On the subject of the gang’s senior members, the older fellas were obviously the ones running the show, akin to the Tommy Shelby depicted in the series. The man named Thomas Gilbert – who may have later become known as Kevin Mooney – was reportedly the leader of the Peaky Blinders (and a possible inspiration for the name Thomas Shelby). For years, this was the individual responsible for instigating the major land grabs.
“My suits are on the house… or the house burns down.”
One thing we can seek comfort in is the fact that the Peaky Blinders gang were dapper to the very end – something the name Tommy Shelby has become synonymous with. Tailored suits (which were uncommon for gangs at the time). Bell-bottom trousers. Overcoats upon overcoats. Silk scarfs. Steel-toed leather boots. And of course, the flat caps, famously paired with razors sewed in to restructure the faces of would-be assailants; via slashing or headbutting, essentially blinding them.
Peaky Blinders: The Real Story
Many believe the whole razor blinding habit is where their name was derived from, though it remains to be a point of contention. Historians like Carl Chinn author of Peaky Blinders: The Real Story assert that “peaky” was a common descriptor for their cap with a peak at the time, and “blinder” was common Birmingham slang to describe someone who was dapper, “… striking enough to blind…”.
As for the razor blades? They were only beginning to come in from the 1890s and were considered a luxury item – much too expensive for the Peaky Blinders to have used. Plus any hard man would tell you it’d be pretty difficult to get direction and power with a razor blade sewn into the soft part of a cap. It was a romantic notion brought about in John Douglas’s novel, A Walk Down Summer Lane.Carl Chinn for Birmingham Mail
Bigs did fuck smalls
An Irish police constable was actually contracted to gather information, keep a close watch, and enforce law and order – much like the events surrounding the Sam Neil character Chester Campbell in season one. But this constable wasn’t sent by Churchill, and he certainly wasn’t their downfall. The end of the Peaky Blinders as Birmingham knew them came into effect when they were overtaken by the real-life Billy Kimber; with the support of his real-life Birmingham Boys/Brummagem Boys (also portrayed in the first season).

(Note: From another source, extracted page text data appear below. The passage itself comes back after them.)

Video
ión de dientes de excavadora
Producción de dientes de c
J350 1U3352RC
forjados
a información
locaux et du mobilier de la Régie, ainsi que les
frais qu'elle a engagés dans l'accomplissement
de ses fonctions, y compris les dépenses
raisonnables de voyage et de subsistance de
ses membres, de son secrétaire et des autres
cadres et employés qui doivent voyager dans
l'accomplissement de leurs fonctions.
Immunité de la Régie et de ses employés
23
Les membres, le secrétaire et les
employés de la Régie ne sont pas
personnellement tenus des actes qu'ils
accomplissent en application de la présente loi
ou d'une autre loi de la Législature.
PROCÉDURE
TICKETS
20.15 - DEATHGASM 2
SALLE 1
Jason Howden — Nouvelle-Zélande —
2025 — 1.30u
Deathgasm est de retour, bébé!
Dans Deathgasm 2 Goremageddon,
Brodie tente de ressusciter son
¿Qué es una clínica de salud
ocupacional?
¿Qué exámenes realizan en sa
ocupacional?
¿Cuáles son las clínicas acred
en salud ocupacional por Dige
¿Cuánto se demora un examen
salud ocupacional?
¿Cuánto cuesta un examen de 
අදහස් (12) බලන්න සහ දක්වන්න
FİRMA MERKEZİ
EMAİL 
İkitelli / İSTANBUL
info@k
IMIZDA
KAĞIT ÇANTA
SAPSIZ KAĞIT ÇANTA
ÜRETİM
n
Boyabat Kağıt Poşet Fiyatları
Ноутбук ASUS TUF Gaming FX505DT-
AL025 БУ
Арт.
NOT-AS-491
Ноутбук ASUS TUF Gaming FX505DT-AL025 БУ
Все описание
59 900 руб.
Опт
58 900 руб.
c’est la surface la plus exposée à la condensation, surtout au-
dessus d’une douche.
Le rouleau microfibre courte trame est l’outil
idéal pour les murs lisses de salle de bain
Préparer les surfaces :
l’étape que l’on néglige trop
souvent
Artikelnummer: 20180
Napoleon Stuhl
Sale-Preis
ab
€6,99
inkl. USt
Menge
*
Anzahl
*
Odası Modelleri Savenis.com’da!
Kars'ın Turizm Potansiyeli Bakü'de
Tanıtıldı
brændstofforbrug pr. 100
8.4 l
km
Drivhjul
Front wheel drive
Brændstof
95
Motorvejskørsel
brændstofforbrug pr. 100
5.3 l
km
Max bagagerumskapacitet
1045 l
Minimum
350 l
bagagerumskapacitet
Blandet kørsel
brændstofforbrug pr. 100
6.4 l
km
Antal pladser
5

Violence and bribery allowed Peaky Blinders enormous levels of control in the area. Economically, politically and socially, the Peaky Blinders called the shots and dictated the decisions. Culturally, they were dominating the scene.– Jessica Brain for Historic UK
The demise of the real Peaky Blinders
After a decade long run of graduating from the junior leagues, achieving local political control via bribery and intimidation, generating a respectable amount of black revenue, and achieving expansions that enabled them to seize racecourses, they caught the unwanted attention of the real-life Billy Kimber – who was believed to be a Peaky Blinder himself at some point.
There was backlash. The Peaky Blinders moved away into the countryside to avoid any further harm. And it seems like the story ends there – but it doesn’t.
Soon after, the Sabini rival gang (portrayed in the second season) made a move on Kimber and the Birmingham Boys, establishing themselves as king shit of Central England. The latter slinked away in their hidey holes when they were faced by a more dominant criminal force. Heavy lies the crown, as they say. And if you can’t bear the brunt of the weight, someone else will.
The Peaky Blinders faded into the margins of history, gangs no longer identifying under the namesake. Years later, former members grew ashamed of their actions with old, according to Chinn. The term “Peaky Blinders” or to be a “Peaky Blinder” eventually became nothing more than a generic term describing violent street youth.